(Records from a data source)
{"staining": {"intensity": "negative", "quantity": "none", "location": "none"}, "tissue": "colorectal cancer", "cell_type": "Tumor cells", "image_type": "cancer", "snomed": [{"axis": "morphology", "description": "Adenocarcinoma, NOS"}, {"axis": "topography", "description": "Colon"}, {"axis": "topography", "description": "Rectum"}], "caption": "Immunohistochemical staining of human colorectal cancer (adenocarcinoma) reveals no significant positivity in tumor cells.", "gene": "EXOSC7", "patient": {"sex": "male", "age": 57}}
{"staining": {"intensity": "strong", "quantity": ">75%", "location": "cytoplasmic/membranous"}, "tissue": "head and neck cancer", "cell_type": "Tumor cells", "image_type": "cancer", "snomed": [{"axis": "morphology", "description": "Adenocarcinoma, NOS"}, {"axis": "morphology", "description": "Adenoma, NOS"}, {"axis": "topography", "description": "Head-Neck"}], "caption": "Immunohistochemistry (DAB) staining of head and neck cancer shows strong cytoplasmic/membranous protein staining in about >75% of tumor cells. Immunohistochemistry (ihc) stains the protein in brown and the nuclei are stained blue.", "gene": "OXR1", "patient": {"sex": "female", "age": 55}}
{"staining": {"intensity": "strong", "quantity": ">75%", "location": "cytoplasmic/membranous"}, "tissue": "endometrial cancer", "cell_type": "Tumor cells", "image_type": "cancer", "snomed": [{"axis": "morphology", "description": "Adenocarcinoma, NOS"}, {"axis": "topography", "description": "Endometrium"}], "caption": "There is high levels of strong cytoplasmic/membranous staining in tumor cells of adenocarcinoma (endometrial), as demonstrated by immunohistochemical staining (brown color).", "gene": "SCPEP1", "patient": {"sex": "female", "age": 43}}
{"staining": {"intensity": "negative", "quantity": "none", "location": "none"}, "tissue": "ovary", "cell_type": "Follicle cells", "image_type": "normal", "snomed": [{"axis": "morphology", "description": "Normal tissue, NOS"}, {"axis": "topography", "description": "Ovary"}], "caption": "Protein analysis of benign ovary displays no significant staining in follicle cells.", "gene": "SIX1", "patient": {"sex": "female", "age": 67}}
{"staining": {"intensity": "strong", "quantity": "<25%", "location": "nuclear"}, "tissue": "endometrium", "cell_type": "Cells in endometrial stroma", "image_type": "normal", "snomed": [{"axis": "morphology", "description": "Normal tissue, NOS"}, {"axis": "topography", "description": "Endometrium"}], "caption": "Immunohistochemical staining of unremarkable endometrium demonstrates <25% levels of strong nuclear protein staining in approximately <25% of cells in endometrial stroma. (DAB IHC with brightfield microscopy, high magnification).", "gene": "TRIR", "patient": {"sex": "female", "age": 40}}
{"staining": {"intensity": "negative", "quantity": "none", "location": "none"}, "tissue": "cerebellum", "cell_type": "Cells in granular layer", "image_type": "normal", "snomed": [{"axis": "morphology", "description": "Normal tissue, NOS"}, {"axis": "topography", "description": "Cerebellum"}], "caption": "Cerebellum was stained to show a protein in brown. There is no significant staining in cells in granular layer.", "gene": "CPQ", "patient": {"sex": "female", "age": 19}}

Exercise :: Filter the entries above and return only the lines holding "endometrial".

Answer section ::
{"staining": {"intensity": "strong", "quantity": ">75%", "location": "cytoplasmic/membranous"}, "tissue": "endometrial cancer", "cell_type": "Tumor cells", "image_type": "cancer", "snomed": [{"axis": "morphology", "description": "Adenocarcinoma, NOS"}, {"axis": "topography", "description": "Endometrium"}], "caption": "There is high levels of strong cytoplasmic/membranous staining in tumor cells of adenocarcinoma (endometrial), as demonstrated by immunohistochemical staining (brown color).", "gene": "SCPEP1", "patient": {"sex": "female", "age": 43}}
{"staining": {"intensity": "strong", "quantity": "<25%", "location": "nuclear"}, "tissue": "endometrium", "cell_type": "Cells in endometrial stroma", "image_type": "normal", "snomed": [{"axis": "morphology", "description": "Normal tissue, NOS"}, {"axis": "topography", "description": "Endometrium"}], "caption": "Immunohistochemical staining of unremarkable endometrium demonstrates <25% levels of strong nuclear protein staining in approximately <25% of cells in endometrial stroma. (DAB IHC with brightfield microscopy, high magnification).", "gene": "TRIR", "patient": {"sex": "female", "age": 40}}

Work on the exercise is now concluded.